### What to do
Each record below must be returned exactly, with no line left out.

────────────────────────────────────────

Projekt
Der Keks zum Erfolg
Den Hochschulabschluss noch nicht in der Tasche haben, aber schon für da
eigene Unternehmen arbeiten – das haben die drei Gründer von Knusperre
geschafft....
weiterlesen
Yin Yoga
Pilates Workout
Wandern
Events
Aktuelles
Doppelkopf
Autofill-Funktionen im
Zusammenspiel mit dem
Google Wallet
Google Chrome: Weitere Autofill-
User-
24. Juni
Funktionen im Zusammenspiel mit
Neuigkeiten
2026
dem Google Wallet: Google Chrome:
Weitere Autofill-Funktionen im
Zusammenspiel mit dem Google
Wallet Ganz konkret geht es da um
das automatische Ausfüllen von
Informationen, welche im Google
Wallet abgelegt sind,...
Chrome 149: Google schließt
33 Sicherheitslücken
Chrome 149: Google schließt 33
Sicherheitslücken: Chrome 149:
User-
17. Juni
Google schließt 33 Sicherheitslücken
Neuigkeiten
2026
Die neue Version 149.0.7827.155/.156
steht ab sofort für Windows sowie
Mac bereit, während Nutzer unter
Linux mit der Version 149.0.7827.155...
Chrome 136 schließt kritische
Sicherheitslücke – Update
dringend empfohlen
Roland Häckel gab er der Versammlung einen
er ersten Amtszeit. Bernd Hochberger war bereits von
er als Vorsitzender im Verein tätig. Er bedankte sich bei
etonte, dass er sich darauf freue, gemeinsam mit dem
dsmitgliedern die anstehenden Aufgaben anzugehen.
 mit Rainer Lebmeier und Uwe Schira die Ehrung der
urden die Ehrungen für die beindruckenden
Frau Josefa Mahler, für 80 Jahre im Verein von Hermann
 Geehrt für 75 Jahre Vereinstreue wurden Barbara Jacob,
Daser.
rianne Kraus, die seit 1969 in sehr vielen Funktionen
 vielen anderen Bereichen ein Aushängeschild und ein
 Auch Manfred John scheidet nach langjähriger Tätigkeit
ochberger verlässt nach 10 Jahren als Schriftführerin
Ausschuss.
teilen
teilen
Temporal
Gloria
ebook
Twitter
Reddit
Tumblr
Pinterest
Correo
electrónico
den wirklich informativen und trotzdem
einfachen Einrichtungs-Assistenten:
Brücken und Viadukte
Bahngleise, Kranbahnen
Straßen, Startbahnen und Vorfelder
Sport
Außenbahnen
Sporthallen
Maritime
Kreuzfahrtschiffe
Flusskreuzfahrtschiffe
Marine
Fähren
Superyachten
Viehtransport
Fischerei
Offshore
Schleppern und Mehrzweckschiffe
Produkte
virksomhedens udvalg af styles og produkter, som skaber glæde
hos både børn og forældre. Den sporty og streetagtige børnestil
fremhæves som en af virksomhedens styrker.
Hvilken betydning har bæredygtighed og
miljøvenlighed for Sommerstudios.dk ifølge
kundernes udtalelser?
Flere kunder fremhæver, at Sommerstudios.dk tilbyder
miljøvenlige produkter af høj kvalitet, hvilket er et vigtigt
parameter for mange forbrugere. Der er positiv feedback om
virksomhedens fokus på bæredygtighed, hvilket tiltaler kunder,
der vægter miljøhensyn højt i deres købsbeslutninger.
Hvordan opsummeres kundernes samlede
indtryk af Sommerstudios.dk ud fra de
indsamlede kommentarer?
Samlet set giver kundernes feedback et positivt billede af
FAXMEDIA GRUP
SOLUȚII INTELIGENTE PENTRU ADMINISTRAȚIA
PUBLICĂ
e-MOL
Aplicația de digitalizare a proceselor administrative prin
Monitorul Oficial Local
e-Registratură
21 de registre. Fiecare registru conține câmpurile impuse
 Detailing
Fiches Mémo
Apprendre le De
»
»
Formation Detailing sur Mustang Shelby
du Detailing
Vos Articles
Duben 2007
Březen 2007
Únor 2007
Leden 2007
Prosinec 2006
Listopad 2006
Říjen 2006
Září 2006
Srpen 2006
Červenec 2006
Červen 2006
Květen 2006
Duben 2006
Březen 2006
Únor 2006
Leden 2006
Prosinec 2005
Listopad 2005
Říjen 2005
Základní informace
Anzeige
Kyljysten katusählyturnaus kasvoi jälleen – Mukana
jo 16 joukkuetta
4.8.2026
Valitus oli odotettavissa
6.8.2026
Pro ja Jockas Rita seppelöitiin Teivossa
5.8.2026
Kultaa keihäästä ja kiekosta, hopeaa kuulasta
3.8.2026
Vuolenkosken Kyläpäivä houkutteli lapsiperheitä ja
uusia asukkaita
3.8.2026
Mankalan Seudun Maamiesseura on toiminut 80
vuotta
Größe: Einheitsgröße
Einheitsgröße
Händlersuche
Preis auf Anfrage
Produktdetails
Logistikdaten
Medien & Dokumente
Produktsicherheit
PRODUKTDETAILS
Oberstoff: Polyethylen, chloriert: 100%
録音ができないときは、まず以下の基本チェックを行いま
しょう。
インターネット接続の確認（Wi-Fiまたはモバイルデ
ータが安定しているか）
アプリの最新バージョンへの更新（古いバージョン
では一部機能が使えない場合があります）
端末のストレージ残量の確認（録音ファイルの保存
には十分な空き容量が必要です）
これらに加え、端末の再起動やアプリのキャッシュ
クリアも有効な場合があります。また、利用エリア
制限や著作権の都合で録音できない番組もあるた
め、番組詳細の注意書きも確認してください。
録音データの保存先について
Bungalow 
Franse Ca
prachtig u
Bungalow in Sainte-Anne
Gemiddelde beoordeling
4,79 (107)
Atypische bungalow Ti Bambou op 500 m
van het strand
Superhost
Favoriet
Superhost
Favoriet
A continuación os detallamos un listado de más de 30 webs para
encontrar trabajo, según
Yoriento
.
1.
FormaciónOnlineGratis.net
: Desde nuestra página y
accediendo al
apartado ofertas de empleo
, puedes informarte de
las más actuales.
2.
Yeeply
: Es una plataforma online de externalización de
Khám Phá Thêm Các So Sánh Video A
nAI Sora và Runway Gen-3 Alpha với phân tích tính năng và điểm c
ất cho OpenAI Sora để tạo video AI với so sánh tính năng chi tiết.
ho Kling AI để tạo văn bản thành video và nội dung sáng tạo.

────────────────────────────────────────

### Response area
Projekt
Der Keks zum Erfolg
Den Hochschulabschluss noch nicht in der Tasche haben, aber schon für da
eigene Unternehmen arbeiten – das haben die drei Gründer von Knusperre
geschafft....
weiterlesen
Yin Yoga
Pilates Workout
Wandern
Events
Aktuelles
Doppelkopf
Autofill-Funktionen im
Zusammenspiel mit dem
Google Wallet
Google Chrome: Weitere Autofill-
User-
24. Juni
Funktionen im Zusammenspiel mit
Neuigkeiten
2026
dem Google Wallet: Google Chrome:
Weitere Autofill-Funktionen im
Zusammenspiel mit dem Google
Wallet Ganz konkret geht es da um
das automatische Ausfüllen von
Informationen, welche im Google
Wallet abgelegt sind,...
Chrome 149: Google schließt
33 Sicherheitslücken
Chrome 149: Google schließt 33
Sicherheitslücken: Chrome 149:
User-
17. Juni
Google schließt 33 Sicherheitslücken
Neuigkeiten
2026
Die neue Version 149.0.7827.155/.156
steht ab sofort für Windows sowie
Mac bereit, während Nutzer unter
Linux mit der Version 149.0.7827.155...
Chrome 136 schließt kritische
Sicherheitslücke – Update
dringend empfohlen
Roland Häckel gab er der Versammlung einen
er ersten Amtszeit. Bernd Hochberger war bereits von
er als Vorsitzender im Verein tätig. Er bedankte sich bei
etonte, dass er sich darauf freue, gemeinsam mit dem
dsmitgliedern die anstehenden Aufgaben anzugehen.
 mit Rainer Lebmeier und Uwe Schira die Ehrung der
urden die Ehrungen für die beindruckenden
Frau Josefa Mahler, für 80 Jahre im Verein von Hermann
 Geehrt für 75 Jahre Vereinstreue wurden Barbara Jacob,
Daser.
rianne Kraus, die seit 1969 in sehr vielen Funktionen
 vielen anderen Bereichen ein Aushängeschild und ein
 Auch Manfred John scheidet nach langjähriger Tätigkeit
ochberger verlässt nach 10 Jahren als Schriftführerin
Ausschuss.
teilen
teilen
Temporal
Gloria
ebook
Twitter
Reddit
Tumblr
Pinterest
Correo
electrónico
den wirklich informativen und trotzdem
einfachen Einrichtungs-Assistenten:
Brücken und Viadukte
Bahngleise, Kranbahnen
Straßen, Startbahnen und Vorfelder
Sport
Außenbahnen
Sporthallen
Maritime
Kreuzfahrtschiffe
Flusskreuzfahrtschiffe
Marine
Fähren
Superyachten
Viehtransport
Fischerei
Offshore
Schleppern und Mehrzweckschiffe
Produkte
virksomhedens udvalg af styles og produkter, som skaber glæde
hos både børn og forældre. Den sporty og streetagtige børnestil
fremhæves som en af virksomhedens styrker.
Hvilken betydning har bæredygtighed og
miljøvenlighed for Sommerstudios.dk ifølge
kundernes udtalelser?
Flere kunder fremhæver, at Sommerstudios.dk tilbyder
miljøvenlige produkter af høj kvalitet, hvilket er et vigtigt
parameter for mange forbrugere. Der er positiv feedback om
virksomhedens fokus på bæredygtighed, hvilket tiltaler kunder,
der vægter miljøhensyn højt i deres købsbeslutninger.
Hvordan opsummeres kundernes samlede
indtryk af Sommerstudios.dk ud fra de
indsamlede kommentarer?
Samlet set giver kundernes feedback et positivt billede af
FAXMEDIA GRUP
SOLUȚII INTELIGENTE PENTRU ADMINISTRAȚIA
PUBLICĂ
e-MOL
Aplicația de digitalizare a proceselor administrative prin
Monitorul Oficial Local
e-Registratură
21 de registre. Fiecare registru conține câmpurile impuse
 Detailing
Fiches Mémo
Apprendre le De
»
»
Formation Detailing sur Mustang Shelby
du Detailing
Vos Articles
Duben 2007
Březen 2007
Únor 2007
Leden 2007
Prosinec 2006
Listopad 2006
Říjen 2006
Září 2006
Srpen 2006
Červenec 2006
Červen 2006
Květen 2006
Duben 2006
Březen 2006
Únor 2006
Leden 2006
Prosinec 2005
Listopad 2005
Říjen 2005
Základní informace
Anzeige
Kyljysten katusählyturnaus kasvoi jälleen – Mukana
jo 16 joukkuetta
4.8.2026
Valitus oli odotettavissa
6.8.2026
Pro ja Jockas Rita seppelöitiin Teivossa
5.8.2026
Kultaa keihäästä ja kiekosta, hopeaa kuulasta
3.8.2026
Vuolenkosken Kyläpäivä houkutteli lapsiperheitä ja
uusia asukkaita
3.8.2026
Mankalan Seudun Maamiesseura on toiminut 80
vuotta
Größe: Einheitsgröße
Einheitsgröße
Händlersuche
Preis auf Anfrage
Produktdetails
Logistikdaten
Medien & Dokumente
Produktsicherheit
PRODUKTDETAILS
Oberstoff: Polyethylen, chloriert: 100%
録音ができないときは、まず以下の基本チェックを行いま
しょう。
インターネット接続の確認（Wi-Fiまたはモバイルデ
ータが安定しているか）
アプリの最新バージョンへの更新（古いバージョン
では一部機能が使えない場合があります）
端末のストレージ残量の確認（録音ファイルの保存
には十分な空き容量が必要です）
これらに加え、端末の再起動やアプリのキャッシュ
クリアも有効な場合があります。また、利用エリア
制限や著作権の都合で録音できない番組もあるた
め、番組詳細の注意書きも確認してください。
録音データの保存先について
Bungalow 
Franse Ca
prachtig u
Bungalow in Sainte-Anne
Gemiddelde beoordeling
4,79 (107)
Atypische bungalow Ti Bambou op 500 m
van het strand
Superhost
Favoriet
Superhost
Favoriet
A continuación os detallamos un listado de más de 30 webs para
encontrar trabajo, según
Yoriento
.
1.
FormaciónOnlineGratis.net
: Desde nuestra página y
accediendo al
apartado ofertas de empleo
, puedes informarte de
las más actuales.
2.
Yeeply
: Es una plataforma online de externalización de
Khám Phá Thêm Các So Sánh Video A
nAI Sora và Runway Gen-3 Alpha với phân tích tính năng và điểm c
ất cho OpenAI Sora để tạo video AI với so sánh tính năng chi tiết.
ho Kling AI để tạo văn bản thành video và nội dung sáng tạo.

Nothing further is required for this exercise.